**DESCRIÇÃO DO EXERCÍCIO:** Por favor, reproduza fielmente, do texto sobre a abdicação de Akihito, a passagem que vai de "Abr.2013: Publica um estudo" até "deixar o trono.".

**TRECHO SELECIONADO:**
- - - - - - -

As questões de saúde fizeram com que ele reduzisse sua agenda de compromissos aos poucos. Em 2017, o Congresso japonês aprovou uma lei que o autorizou a abdicar do cargo. Nos últimos 201 anos, nenhum imperador saiu do trono em vida. 

A troca imperial marca literalmente o início de uma nova era no Japão. Cada monarca dá nome a um período histórico. Para alguns documentos oficiais, estamos no ano 30 da era Heisei, que significa “cumprimento da paz”. O nome da nova fase será anunciado apenas no ano que vem.

Antes de deixar o cargo, Akihito será homenageado em uma festa pelos 30 anos de reinado, em fevereiro. Em 2019, o país também receberá a próxima reunião do G20, em junho e, em 22 de outubro, uma grande festa marcará a coroação do novo imperador.

 

CRONOLOGIA

7.jan.1989: Assume como imperador do Japão, após a morte do pai

Out.1992: Realiza a primeira visita de um imperador japonês à China

Jan.1995: Terremoto de 7,3 graus atinge Kobe e deixa mais de 6.000 mortos

Jun.2002: Japão sedia a Copa do Mundo de futebol. Akihito comparece à final, mas não entrega a taça de campeão para a seleção brasileira

Jan. 2003: É operado para a remoção de um câncer de próstata

Jul. 2009: Visita o Havaí, atacado pelo Japão na Segunda Guerra

Fev. 2011: China ultrapassa o Japão no posto de 2ª maior economia do mundo

Mar.2011: Faz o primeiro discurso de um imperador japonês na TV, após o terremoto e o tsunami que atingiram o país

Fev. 2012: É internado para uma cirurgia cardíaca

Abr.2013: Publica um estudo de 350 páginas sobre o peixe goby, em parceria com outros pesquisadores

Jan.2016: Visita as Filipinas e presta homenagem às vítimas da Segunda Guerra

Ago.2016: Em discurso, sugere o desejo de deixar o trono.

- - - - - - -

**LINHAS DE DADOS:**
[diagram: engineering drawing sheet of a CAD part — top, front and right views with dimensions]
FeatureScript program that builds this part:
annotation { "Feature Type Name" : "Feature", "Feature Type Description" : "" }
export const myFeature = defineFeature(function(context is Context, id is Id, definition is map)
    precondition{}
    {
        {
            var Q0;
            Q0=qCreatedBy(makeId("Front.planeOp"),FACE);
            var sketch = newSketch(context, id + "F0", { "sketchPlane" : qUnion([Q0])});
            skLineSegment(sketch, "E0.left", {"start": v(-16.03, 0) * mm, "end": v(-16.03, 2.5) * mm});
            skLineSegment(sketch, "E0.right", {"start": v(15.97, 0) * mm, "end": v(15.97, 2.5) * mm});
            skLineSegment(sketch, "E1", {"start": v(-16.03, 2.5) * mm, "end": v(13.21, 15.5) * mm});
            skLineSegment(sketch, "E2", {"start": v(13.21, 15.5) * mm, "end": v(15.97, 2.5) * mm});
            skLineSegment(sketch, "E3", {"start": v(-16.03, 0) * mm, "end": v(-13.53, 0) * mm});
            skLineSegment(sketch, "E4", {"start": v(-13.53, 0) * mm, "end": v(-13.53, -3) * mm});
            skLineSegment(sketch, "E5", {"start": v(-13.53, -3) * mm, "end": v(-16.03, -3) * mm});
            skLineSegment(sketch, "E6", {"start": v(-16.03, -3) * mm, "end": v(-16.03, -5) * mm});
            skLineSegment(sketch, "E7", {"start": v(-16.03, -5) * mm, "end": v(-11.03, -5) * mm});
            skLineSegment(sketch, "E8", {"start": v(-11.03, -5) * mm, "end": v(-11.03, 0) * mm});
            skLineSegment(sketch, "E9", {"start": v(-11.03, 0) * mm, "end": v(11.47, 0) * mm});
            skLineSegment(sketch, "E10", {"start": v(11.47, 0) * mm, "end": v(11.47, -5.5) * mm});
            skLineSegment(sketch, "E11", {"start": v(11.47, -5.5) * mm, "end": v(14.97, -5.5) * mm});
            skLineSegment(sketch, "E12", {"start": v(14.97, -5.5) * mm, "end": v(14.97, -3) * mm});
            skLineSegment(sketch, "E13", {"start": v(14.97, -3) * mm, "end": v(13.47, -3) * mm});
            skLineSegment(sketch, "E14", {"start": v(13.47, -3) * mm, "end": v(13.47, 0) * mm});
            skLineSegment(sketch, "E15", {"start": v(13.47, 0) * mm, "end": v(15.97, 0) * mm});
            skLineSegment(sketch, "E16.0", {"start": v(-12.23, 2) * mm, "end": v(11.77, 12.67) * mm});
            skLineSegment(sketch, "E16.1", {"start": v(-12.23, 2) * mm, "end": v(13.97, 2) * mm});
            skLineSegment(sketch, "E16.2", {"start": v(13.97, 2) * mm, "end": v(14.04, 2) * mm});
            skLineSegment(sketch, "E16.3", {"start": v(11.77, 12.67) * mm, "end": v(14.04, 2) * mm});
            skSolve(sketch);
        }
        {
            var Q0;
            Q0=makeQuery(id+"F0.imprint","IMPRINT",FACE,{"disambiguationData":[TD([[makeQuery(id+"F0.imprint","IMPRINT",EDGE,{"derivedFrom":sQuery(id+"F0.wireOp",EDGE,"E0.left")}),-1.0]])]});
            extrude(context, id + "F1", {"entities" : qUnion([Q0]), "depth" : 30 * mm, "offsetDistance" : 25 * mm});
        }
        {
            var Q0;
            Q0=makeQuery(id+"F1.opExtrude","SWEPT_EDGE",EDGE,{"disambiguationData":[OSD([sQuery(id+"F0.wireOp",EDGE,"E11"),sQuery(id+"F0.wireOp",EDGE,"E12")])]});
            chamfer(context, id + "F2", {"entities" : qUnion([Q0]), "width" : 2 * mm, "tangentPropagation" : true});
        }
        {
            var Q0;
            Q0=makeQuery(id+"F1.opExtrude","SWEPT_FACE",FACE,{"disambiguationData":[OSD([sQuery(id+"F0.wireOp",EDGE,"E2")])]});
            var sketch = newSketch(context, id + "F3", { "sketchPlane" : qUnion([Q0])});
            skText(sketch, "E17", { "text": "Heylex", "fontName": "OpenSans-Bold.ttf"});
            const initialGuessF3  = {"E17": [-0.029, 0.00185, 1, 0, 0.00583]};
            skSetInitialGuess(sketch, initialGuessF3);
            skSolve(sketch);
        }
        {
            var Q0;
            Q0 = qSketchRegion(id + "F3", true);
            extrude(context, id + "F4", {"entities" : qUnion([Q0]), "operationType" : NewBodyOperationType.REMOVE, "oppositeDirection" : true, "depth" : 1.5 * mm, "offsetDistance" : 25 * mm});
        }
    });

- - - - - - -

**RESPOSTA:**
Abr.2013: Publica um estudo de 350 páginas sobre o peixe goby, em parceria com outros pesquisadores

Jan.2016: Visita as Filipinas e presta homenagem às vítimas da Segunda Guerra

Ago.2016: Em discurso, sugere o desejo de deixar o trono.